# Solved: Civilization 4, getting MSVCP71.dll error



## Pats1stdown

PLEASE HELP ME!!!!!!!!!!!!!!

I bought *Civilization 4 *from direct2drive in 2006. And Im getting the message *"can't find MSVCP71.dll is missing*. I have re-installed it and still get the same problem. I have MS Visual C++ 2005 Redistriutable and I think that put MSVCR71.dll in C:\windows\system. I rebooted anmd still getting the same problem.

Can anyone help me with this. Its driving me nuts. I have been and read alot of forums and nothing seems to be working.!!!!!!


----------



## Tanis

If I remember right that particular dll should live in the System32 folder and your not the only person to come across this problem with Civ4.

I had to research this one a while back for a friend of mine and the solution I used was to download the file itself from:

http://www.dll-files.com/dllindex/dll-files.shtml?msvcp71

stick it in your System32 folder then go to your command prompt and type:

regsvr32 "c:\windows\System32\msvcp71.dll"


----------



## Pats1stdown

I downloaded the msvcp71.dll and placed it into System32. After I went to the command prompt and typed what you told me. I got this message. *C:\regsvr32' is not recognized as an interal or external command, operable program or bath file. *
The message I'm getting is that MSVCR71.dll file is missing.


----------



## Couriant

used the run box instead.

Start > Run> type *
regsvr32 "c:\windows\System32\msvcp71.dll"*

if it happens again, remove the quotation marks.


----------



## Pats1stdown

Ok did that and this is the message i get when I go that: *Loadlibrary("c:\windows\System32\msvcp71.dll")failed- The specified module could not be found*


----------



## Couriant

and that file is indeed in windows\system32 folder?


----------



## Pats1stdown

Instead of putting in the file msvcp71.dll it was missing the msvcr71.dll file and did the same thing regvsr c:\windows\system32\msvcr71.dll and worked ..Thanks guys..


----------

- _EXERCISE REQUIREMENTS_:
Answer these about the Civilization 4 thread above:
1. From which seller did the first poster buy the game, and in what year?
2. According to Tanis, in which folder should the dll live?
3. In the last post, which file does the first poster say was actually missing?

- _LISTING_:
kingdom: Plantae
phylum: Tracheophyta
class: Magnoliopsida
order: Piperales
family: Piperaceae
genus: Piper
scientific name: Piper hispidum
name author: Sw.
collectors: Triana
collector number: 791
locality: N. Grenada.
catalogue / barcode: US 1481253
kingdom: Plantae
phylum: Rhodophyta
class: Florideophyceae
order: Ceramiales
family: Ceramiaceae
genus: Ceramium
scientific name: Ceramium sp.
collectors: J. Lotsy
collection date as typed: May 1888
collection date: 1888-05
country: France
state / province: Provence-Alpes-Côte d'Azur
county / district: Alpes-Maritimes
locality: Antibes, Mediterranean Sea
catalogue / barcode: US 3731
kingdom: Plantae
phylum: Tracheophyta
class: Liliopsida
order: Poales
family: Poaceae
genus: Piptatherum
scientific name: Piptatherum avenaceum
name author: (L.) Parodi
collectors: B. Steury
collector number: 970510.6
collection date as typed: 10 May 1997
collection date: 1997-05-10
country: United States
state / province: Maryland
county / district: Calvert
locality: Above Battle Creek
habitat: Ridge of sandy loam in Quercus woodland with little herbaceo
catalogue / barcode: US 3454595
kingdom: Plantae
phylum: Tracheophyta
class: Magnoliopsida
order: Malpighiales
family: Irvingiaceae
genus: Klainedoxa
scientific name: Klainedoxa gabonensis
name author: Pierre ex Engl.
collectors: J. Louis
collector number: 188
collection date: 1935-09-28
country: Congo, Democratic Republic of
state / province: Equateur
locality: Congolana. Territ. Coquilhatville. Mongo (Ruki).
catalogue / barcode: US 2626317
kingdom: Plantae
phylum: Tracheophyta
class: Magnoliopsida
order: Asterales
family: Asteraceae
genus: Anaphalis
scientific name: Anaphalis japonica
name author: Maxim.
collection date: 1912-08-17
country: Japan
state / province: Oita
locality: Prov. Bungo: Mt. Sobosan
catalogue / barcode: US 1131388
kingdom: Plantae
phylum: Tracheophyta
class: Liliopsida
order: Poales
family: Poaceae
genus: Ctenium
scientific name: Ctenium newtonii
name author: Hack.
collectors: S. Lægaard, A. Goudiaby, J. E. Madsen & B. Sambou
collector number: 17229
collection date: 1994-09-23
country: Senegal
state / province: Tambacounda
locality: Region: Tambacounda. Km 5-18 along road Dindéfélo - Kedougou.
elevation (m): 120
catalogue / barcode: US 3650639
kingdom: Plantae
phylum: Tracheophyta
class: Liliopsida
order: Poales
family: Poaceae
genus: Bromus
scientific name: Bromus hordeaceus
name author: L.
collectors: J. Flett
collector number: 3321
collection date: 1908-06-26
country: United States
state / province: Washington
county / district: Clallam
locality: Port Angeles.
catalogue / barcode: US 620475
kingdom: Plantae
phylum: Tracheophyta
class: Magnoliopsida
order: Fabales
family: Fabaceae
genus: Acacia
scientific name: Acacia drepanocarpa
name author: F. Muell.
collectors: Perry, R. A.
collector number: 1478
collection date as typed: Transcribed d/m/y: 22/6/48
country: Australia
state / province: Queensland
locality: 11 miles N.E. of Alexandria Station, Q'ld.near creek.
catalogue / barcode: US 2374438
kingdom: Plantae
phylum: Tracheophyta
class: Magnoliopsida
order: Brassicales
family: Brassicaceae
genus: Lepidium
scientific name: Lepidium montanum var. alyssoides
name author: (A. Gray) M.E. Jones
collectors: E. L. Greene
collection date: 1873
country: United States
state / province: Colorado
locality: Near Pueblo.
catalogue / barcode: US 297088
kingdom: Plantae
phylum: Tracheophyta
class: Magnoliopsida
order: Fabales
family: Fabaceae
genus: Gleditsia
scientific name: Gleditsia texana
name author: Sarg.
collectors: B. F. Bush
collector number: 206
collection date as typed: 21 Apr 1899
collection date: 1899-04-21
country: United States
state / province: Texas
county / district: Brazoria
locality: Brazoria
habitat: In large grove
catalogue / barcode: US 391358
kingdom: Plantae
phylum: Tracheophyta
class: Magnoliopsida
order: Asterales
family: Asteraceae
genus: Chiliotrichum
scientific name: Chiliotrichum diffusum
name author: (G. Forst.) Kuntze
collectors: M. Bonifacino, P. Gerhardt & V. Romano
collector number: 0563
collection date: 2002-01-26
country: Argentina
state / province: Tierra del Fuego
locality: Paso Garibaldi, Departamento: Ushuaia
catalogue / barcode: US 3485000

- _SOLVED EXERCISE_:
1. Direct2drive, in 2006.
2. The System32 folder.
3. The msvcr71.dll file.